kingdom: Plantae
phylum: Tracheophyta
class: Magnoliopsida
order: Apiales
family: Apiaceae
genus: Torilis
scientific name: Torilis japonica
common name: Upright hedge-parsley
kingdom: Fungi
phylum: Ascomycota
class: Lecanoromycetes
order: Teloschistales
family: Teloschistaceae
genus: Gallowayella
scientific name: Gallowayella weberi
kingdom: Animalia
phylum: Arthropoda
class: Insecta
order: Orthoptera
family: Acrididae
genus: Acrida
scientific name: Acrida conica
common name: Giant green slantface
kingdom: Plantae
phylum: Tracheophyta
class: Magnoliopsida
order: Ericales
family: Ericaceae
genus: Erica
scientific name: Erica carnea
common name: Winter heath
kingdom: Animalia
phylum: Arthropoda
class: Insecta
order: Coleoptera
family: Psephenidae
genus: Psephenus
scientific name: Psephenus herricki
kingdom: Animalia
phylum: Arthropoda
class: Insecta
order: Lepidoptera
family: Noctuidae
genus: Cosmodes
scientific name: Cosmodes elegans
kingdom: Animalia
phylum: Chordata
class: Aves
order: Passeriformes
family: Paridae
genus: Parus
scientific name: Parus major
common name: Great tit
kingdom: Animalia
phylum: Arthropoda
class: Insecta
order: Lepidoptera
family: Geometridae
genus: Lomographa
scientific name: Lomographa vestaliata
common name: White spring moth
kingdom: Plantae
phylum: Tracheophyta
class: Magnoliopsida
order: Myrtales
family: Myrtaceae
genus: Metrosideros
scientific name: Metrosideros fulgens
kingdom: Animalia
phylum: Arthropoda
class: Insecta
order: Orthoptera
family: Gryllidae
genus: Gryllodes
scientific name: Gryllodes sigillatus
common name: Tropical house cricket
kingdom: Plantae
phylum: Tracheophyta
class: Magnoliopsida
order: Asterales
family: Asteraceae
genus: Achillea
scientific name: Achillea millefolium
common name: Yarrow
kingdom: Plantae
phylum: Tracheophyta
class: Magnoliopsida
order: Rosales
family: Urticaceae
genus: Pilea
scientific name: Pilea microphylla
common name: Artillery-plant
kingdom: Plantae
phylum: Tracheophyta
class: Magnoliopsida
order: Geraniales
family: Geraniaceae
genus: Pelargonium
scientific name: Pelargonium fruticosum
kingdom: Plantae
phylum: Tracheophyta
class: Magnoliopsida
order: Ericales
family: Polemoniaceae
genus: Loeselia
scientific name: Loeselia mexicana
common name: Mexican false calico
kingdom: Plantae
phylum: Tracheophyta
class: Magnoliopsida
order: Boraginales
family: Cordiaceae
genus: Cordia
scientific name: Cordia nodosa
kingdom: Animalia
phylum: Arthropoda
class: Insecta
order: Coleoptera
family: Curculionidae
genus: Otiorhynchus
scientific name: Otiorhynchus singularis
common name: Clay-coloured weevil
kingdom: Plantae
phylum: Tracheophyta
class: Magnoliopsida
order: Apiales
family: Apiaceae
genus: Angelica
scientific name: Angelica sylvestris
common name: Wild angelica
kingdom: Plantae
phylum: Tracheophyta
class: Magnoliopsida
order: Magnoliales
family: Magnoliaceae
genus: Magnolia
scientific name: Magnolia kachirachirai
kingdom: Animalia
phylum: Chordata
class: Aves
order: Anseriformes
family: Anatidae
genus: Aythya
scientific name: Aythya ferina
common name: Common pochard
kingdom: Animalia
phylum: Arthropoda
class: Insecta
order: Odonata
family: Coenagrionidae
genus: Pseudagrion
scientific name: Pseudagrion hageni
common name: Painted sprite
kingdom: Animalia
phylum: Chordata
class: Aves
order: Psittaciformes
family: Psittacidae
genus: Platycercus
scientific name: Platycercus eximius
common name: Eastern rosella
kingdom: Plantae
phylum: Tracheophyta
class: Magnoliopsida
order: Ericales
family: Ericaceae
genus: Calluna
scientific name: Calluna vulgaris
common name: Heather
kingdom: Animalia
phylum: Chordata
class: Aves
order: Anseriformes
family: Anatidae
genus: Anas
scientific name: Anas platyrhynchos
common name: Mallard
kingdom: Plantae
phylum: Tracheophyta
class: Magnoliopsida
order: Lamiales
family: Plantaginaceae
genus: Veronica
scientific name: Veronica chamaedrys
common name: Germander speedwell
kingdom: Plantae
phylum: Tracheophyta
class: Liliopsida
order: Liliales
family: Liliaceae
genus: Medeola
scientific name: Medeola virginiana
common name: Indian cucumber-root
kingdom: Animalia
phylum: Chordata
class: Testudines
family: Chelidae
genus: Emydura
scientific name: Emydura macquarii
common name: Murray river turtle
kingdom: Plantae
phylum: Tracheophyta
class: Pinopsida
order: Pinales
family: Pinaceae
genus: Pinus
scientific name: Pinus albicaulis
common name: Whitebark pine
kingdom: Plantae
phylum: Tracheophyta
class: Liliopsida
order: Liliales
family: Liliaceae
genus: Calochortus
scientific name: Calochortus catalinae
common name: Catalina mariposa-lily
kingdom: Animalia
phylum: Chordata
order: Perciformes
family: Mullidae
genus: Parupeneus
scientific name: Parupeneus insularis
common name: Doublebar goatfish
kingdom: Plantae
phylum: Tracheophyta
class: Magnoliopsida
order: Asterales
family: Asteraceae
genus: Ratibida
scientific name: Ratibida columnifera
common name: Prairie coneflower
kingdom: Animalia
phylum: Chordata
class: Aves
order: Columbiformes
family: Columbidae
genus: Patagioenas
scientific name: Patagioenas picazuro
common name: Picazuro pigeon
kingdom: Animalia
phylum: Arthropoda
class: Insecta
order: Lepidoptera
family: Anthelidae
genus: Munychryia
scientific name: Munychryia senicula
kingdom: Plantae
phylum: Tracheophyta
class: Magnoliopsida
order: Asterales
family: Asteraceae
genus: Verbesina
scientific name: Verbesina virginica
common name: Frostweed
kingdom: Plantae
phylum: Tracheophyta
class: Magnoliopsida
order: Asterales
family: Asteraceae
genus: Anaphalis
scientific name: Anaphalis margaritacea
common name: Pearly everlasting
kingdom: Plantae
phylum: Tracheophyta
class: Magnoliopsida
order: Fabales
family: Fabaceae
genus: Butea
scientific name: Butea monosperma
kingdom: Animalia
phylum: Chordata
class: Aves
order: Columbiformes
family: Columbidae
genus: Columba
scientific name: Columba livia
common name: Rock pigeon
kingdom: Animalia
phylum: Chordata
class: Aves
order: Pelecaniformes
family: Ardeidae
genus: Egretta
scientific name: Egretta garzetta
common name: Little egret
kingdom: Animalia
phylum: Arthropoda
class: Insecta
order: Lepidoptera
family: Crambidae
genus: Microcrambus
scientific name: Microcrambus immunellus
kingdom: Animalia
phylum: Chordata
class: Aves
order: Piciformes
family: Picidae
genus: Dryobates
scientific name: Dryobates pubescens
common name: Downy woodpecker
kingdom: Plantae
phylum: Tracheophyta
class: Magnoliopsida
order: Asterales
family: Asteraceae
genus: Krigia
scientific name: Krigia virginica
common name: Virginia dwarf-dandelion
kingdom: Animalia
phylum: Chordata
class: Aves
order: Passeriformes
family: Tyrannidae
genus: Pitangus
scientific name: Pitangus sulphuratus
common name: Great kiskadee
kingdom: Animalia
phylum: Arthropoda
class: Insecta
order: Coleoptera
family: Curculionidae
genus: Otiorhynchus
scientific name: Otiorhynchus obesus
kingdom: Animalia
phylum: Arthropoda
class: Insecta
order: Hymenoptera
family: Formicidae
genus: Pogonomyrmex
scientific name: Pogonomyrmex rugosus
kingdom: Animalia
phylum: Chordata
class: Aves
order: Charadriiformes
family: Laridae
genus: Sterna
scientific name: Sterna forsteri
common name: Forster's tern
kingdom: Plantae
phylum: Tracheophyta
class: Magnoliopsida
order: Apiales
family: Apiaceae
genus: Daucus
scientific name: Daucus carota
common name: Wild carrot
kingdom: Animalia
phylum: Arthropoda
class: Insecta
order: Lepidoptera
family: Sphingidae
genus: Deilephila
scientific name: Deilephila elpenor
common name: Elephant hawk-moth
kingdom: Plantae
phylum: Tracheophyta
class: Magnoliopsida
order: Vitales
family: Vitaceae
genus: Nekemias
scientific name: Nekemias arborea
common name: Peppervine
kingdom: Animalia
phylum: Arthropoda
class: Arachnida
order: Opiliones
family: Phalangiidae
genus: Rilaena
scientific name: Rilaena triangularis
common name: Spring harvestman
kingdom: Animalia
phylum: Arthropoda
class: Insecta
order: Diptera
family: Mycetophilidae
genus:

========================

▶ **WHAT TO DO**
Rewrite the lines of the records from the line containing "scientific name: Butea monosperma" through the line containing "genus: Microcrambus", changing "common name" to "vernacular name" and leaving everything else the same.

▶ **EXERCISE RESULT**
scientific name: Butea monosperma
kingdom: Animalia
phylum: Chordata
class: Aves
order: Columbiformes
family: Columbidae
genus: Columba
scientific name: Columba livia
vernacular name: Rock pigeon
kingdom: Animalia
phylum: Chordata
class: Aves
order: Pelecaniformes
family: Ardeidae
genus: Egretta
scientific name: Egretta garzetta
vernacular name: Little egret
kingdom: Animalia
phylum: Arthropoda
class: Insecta
order: Lepidoptera
family: Crambidae
genus: Microcrambus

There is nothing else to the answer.